Somewhere at the intersection of art, fashion and music, style often becomes substance. How something is presented is almost just as important as the thing itself. When it comes to music, it’s easy for us cognoscenti to dismiss fashion-forward artistes as lacking a sort of verity. But rock ‘n’ roll’s always been about the intertwining of style and art. It doesn’t matter how “real” or “authentic” a band or musician might be perceived, it’s still, true or not, an image.
Now out of always-image-conscious Los Angeles come glammy duo IO Echo, a group that’s just as likely to get a review in Pitchfork as a nod on Style.com. The band has a definite affinity for goth rock and Asian imagery (like Japanese instruments and designer kimonos) as well. The band is frontwoman Ioanna Gika and her British-born partner Leopold Ross–brother of Trent Reznor collaborator Atticus Ross. Speaking of Reznor, he was an early fan of IO Echo, and asked the duo to open up for Nine Inch Nails. They’ve also shared stages with Florence and the Machine, TV on the Radio, and Garbage. IO Echo supplied music for a short film called “Rebel” by Harmony Korine and James Franco for the 2011 Venice Biennale.
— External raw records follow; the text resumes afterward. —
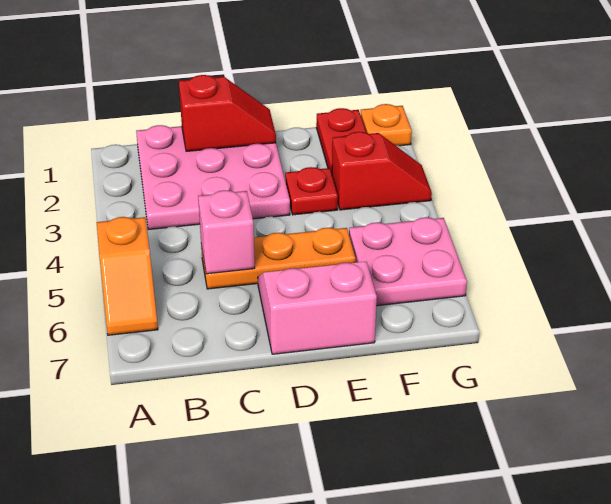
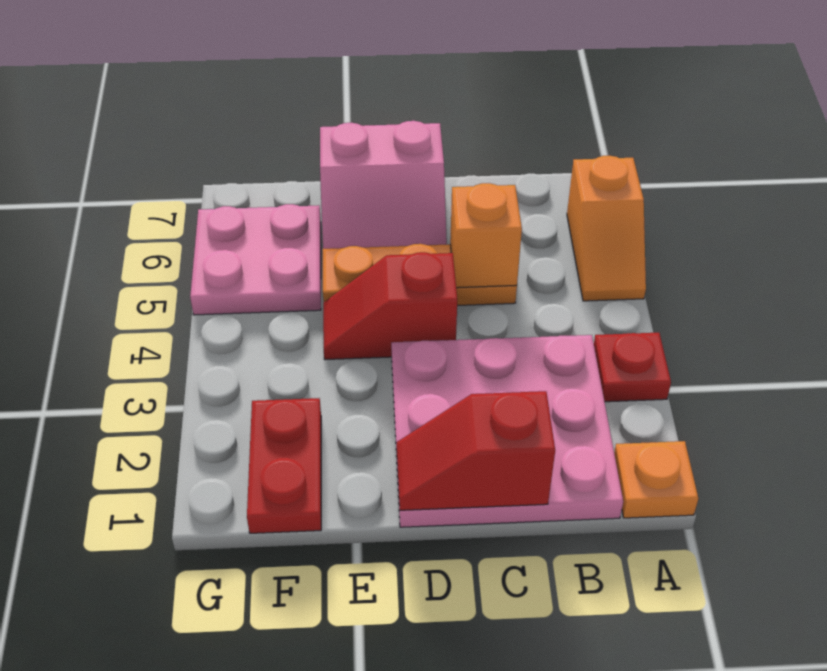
orange slope A5:A6 level 1 top 5 -> orange slope A5:A6 level 1 top 6
pink brick C5 level 2 -> orange brick C5 level 2
red plate E3 level 1 -> red plate A3 level 1
red slope F3:G3 level 1 top F -> red slope D4:E4 level 1 top D
orange plate G1 level 1 -> orange plate A1 level 1

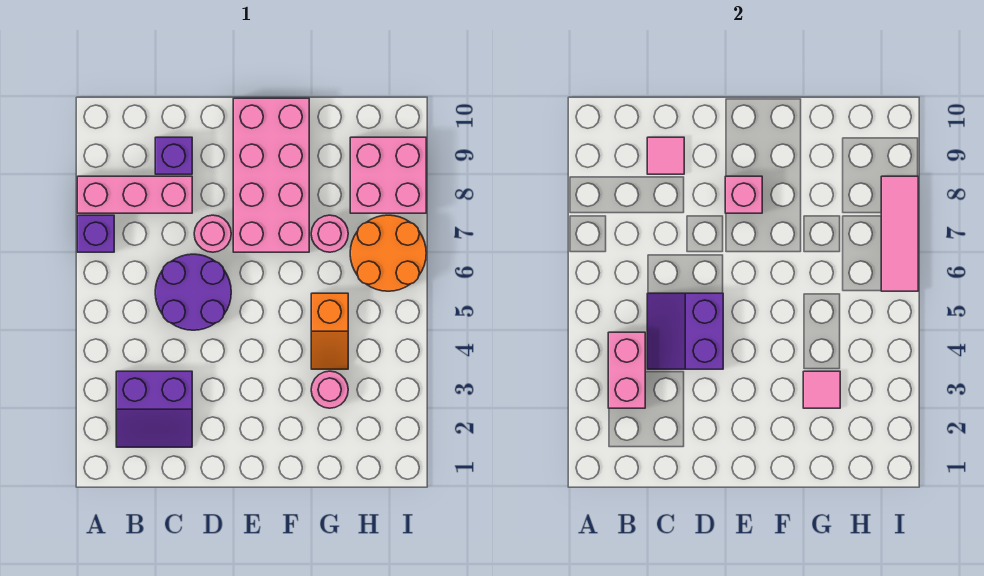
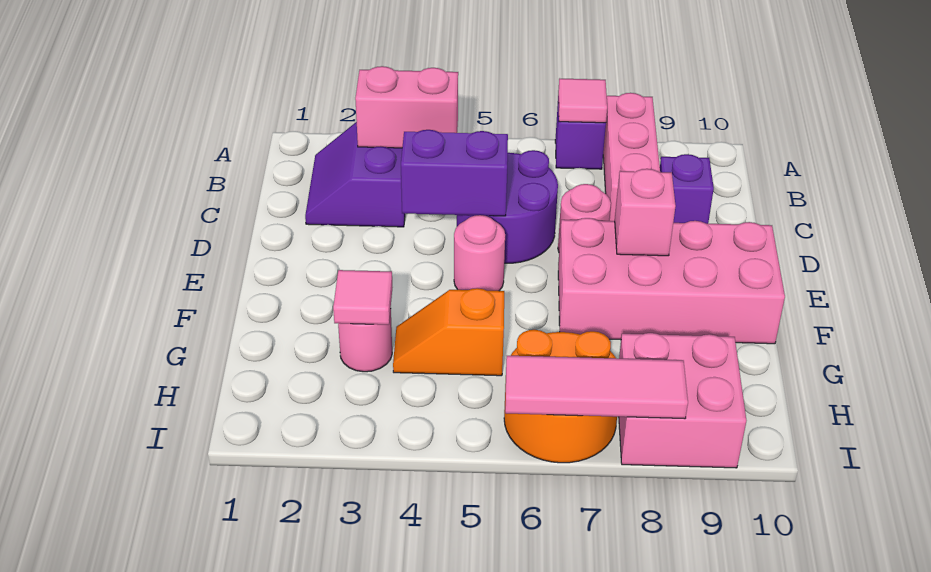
pink tile C9 level 2 -> pink tile A7 level 2
pink round brick G7 level 1 -> pink round brick E5 level 1

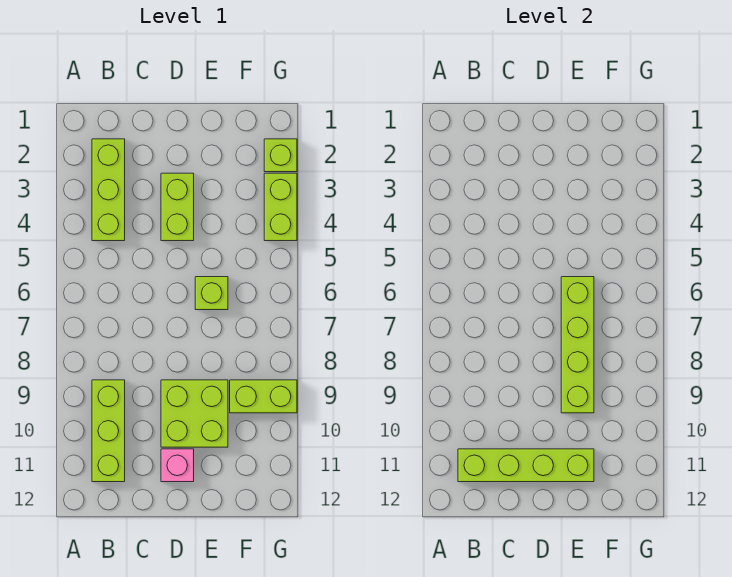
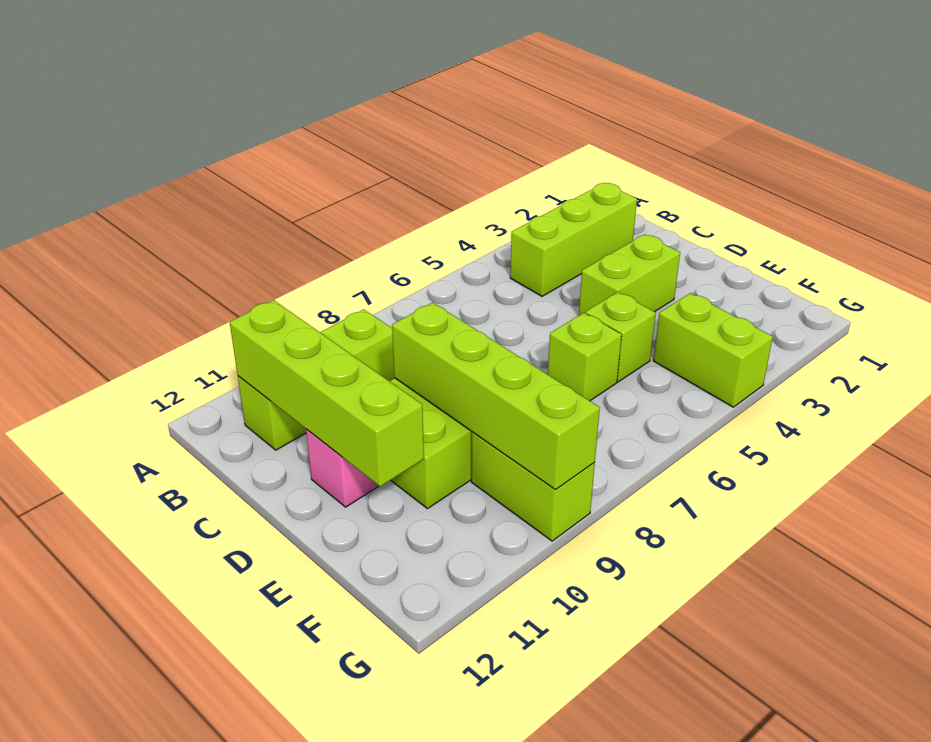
lime brick E6:E9 level 2 -> lime brick D9:G9 level 2
lime brick G2 level 1 -> lime brick E5 level 1
lime brick G3:G4 level 1 -> lime brick F4:G4 level 1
IO Echo just came off performances at this year’s Coachella, and they’re heading out on the road with The Joy Formidable (including their Austin date tonight at Emo’s East). They also just released their debut full-length Ministry of Love earlier this month. The title track comes with a pretty cool, interactive video (made by the folks that did Arcade Fire’s “We Used To Wait” video). The song itself is awash in goth-rock fog and a doomy bassline and rhythm. Despite the downcast atmospherics, the chorus is a soaring hook and plenty poppy. “Ministry of Love” is the kind of song made for a big hall with an arty light show. And IO Echo is the kind of band that’s that special mix of art and style.